▼

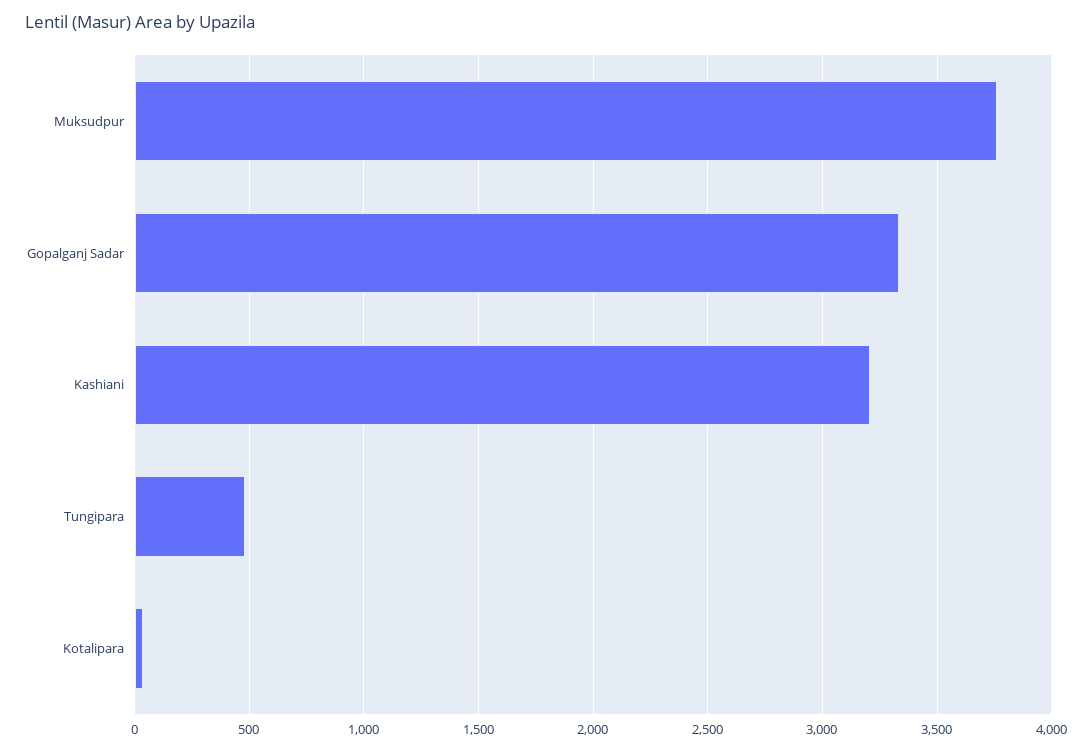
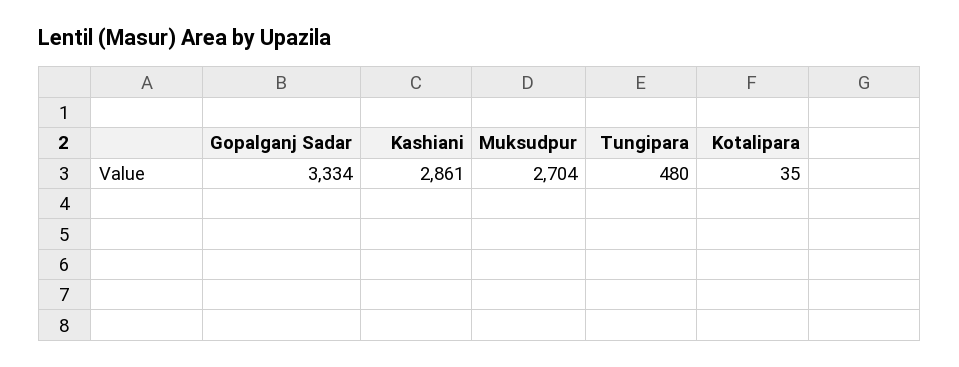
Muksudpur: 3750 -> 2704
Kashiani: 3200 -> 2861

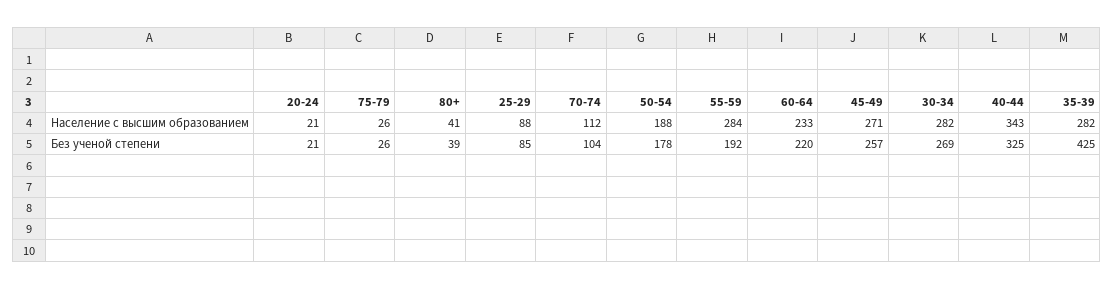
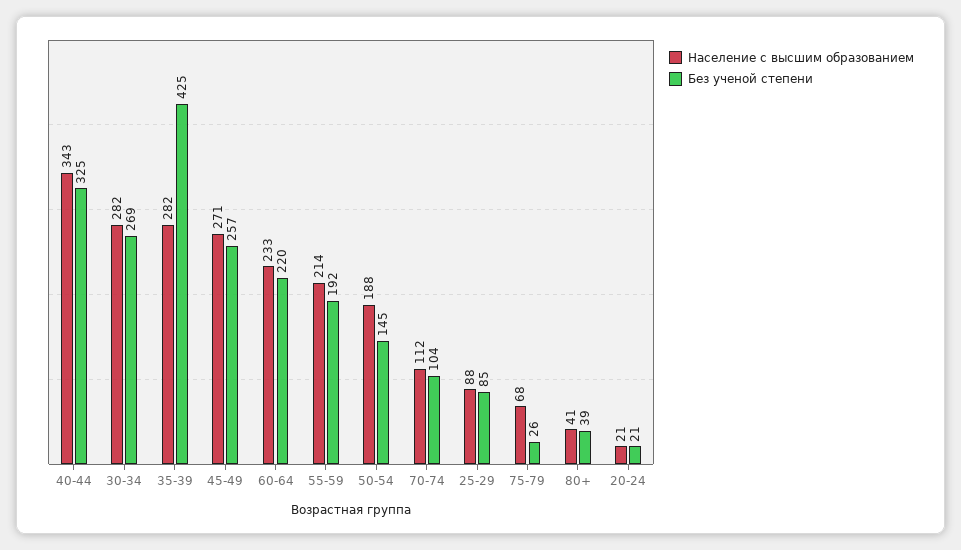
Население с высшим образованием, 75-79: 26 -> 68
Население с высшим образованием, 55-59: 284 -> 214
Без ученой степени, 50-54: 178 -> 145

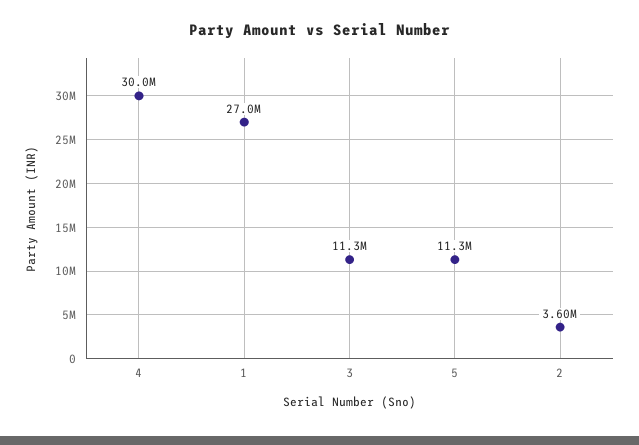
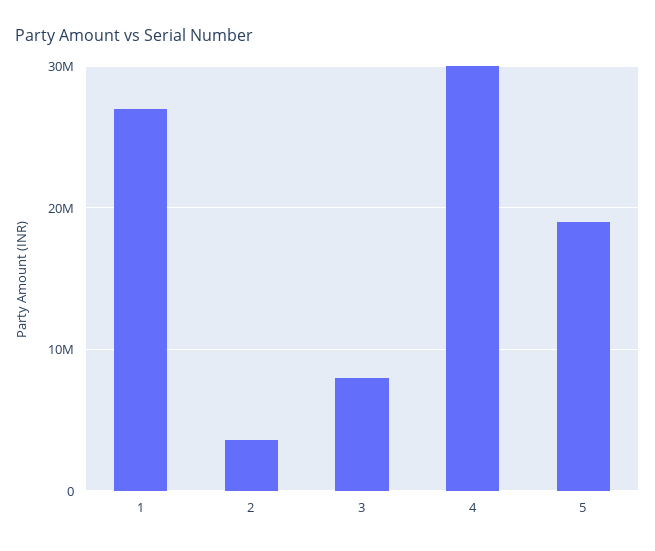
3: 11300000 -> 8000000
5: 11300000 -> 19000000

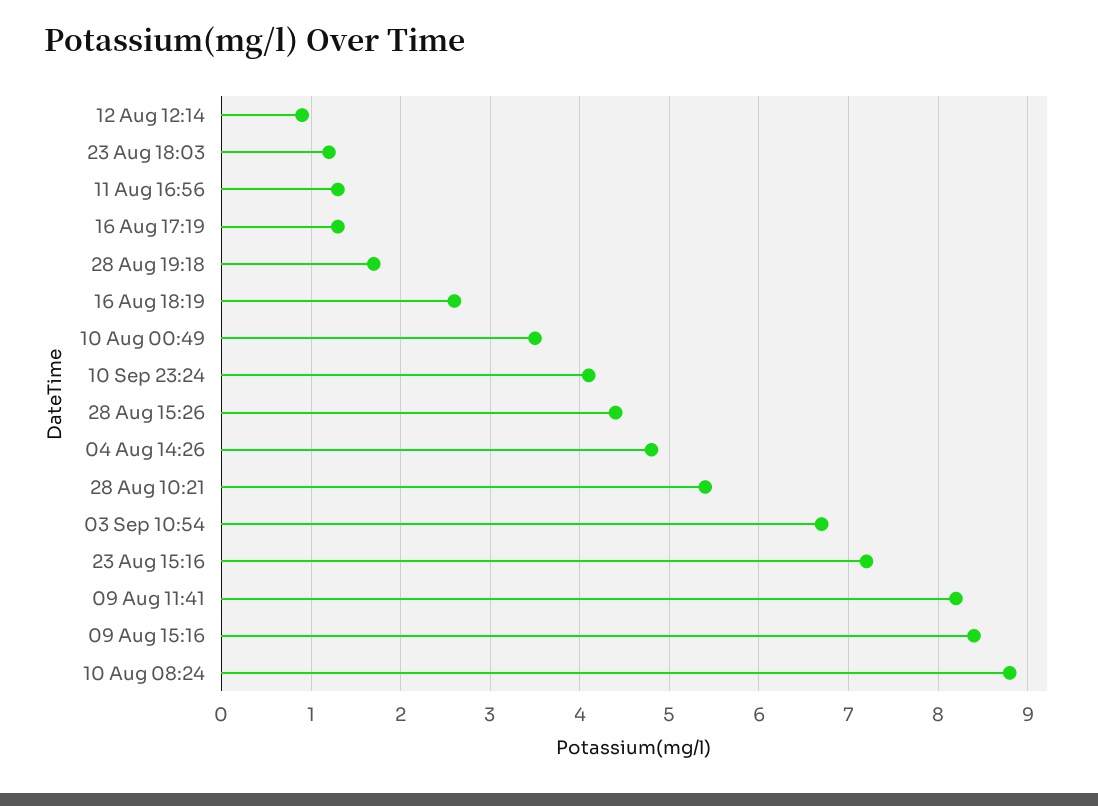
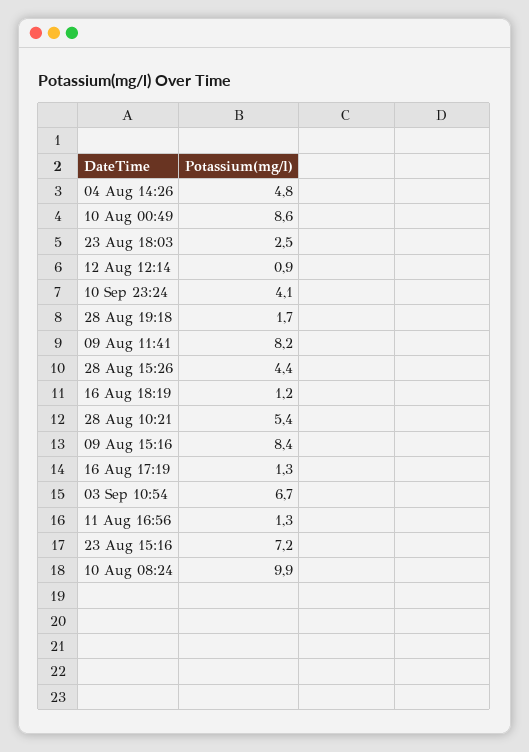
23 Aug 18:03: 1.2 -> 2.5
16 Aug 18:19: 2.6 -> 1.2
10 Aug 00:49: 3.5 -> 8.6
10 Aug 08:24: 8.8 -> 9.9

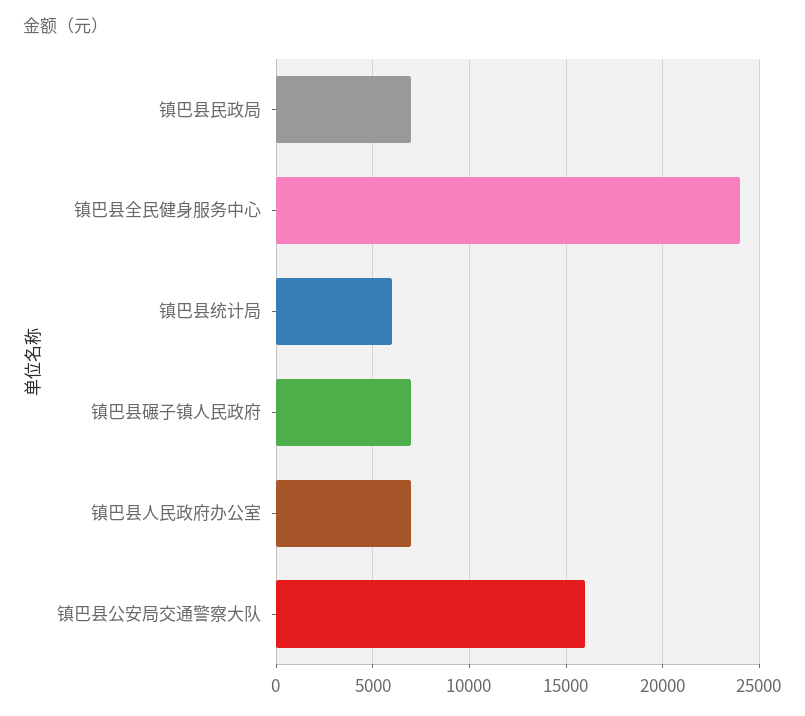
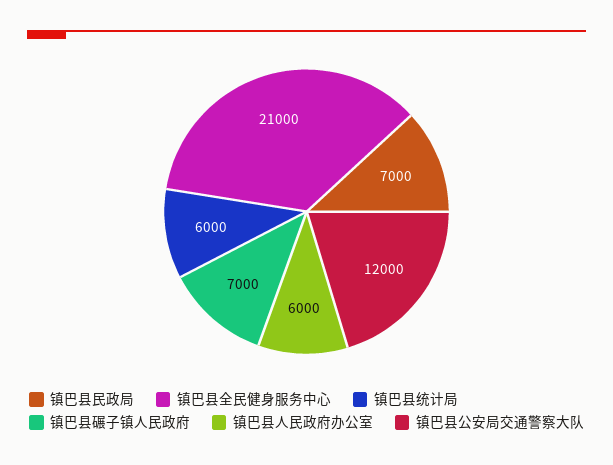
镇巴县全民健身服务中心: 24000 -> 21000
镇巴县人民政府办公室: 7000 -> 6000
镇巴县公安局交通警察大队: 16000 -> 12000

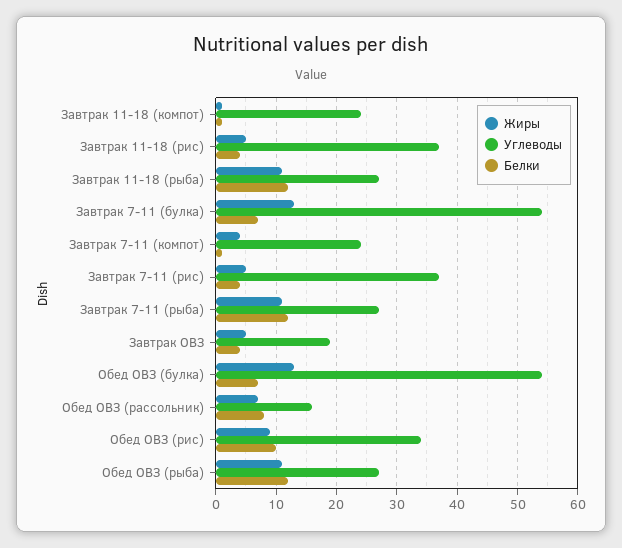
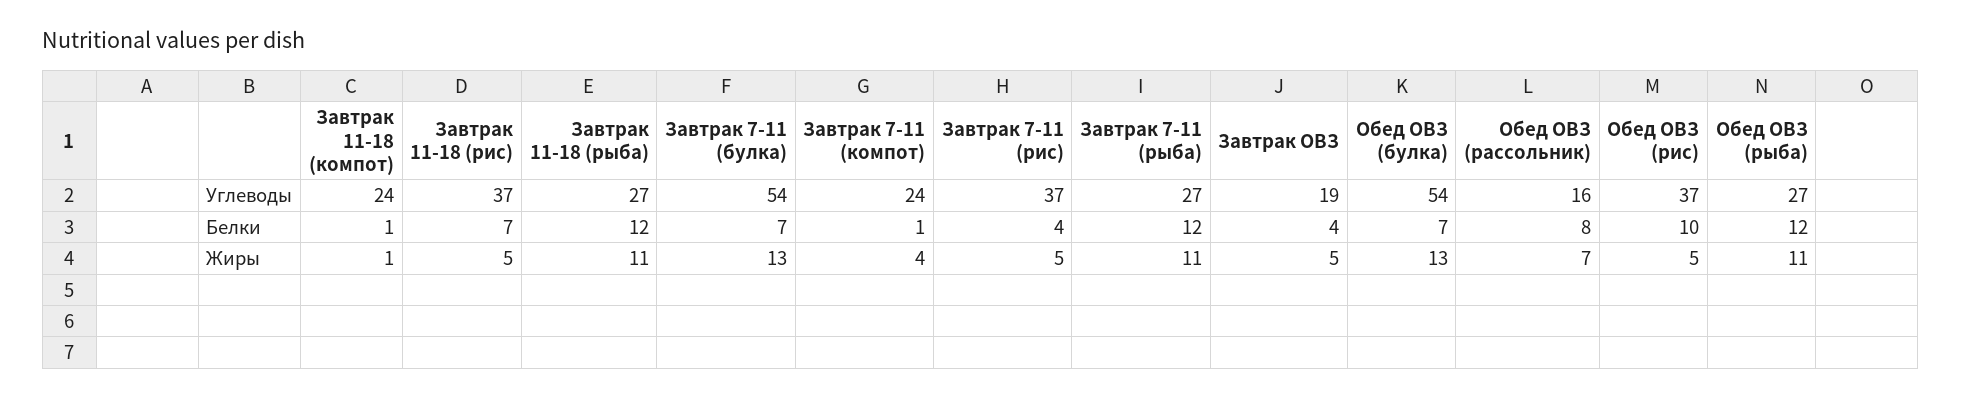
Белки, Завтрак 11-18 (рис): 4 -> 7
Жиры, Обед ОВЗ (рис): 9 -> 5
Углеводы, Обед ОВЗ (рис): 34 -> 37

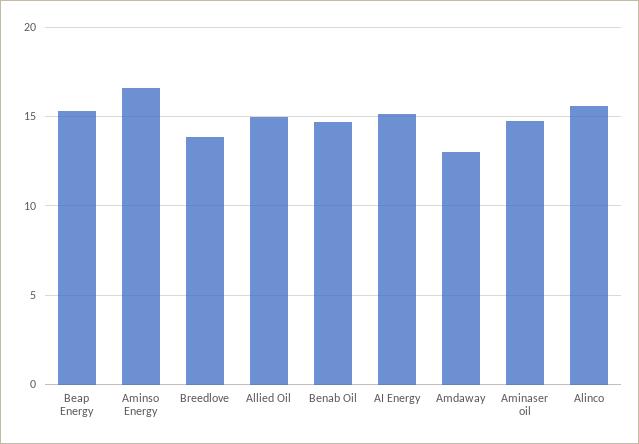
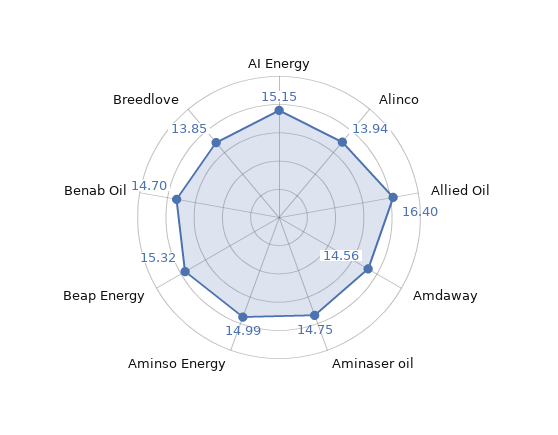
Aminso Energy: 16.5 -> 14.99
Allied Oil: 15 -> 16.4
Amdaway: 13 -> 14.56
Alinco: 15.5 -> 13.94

▲

_Exercise requirements_
Send back every line of the listing exactly. Omit the images.

_Solution_
Muksudpur: 3750 -> 2704
Kashiani: 3200 -> 2861

Население с высшим образованием, 75-79: 26 -> 68
Население с высшим образованием, 55-59: 284 -> 214
Без ученой степени, 50-54: 178 -> 145

3: 11300000 -> 8000000
5: 11300000 -> 19000000

23 Aug 18:03: 1.2 -> 2.5
16 Aug 18:19: 2.6 -> 1.2
10 Aug 00:49: 3.5 -> 8.6
10 Aug 08:24: 8.8 -> 9.9

镇巴县全民健身服务中心: 24000 -> 21000
镇巴县人民政府办公室: 7000 -> 6000
镇巴县公安局交通警察大队: 16000 -> 12000

Белки, Завтрак 11-18 (рис): 4 -> 7
Жиры, Обед ОВЗ (рис): 9 -> 5
Углеводы, Обед ОВЗ (рис): 34 -> 37

Aminso Energy: 16.5 -> 14.99
Allied Oil: 15 -> 16.4
Amdaway: 13 -> 14.56
Alinco: 15.5 -> 13.94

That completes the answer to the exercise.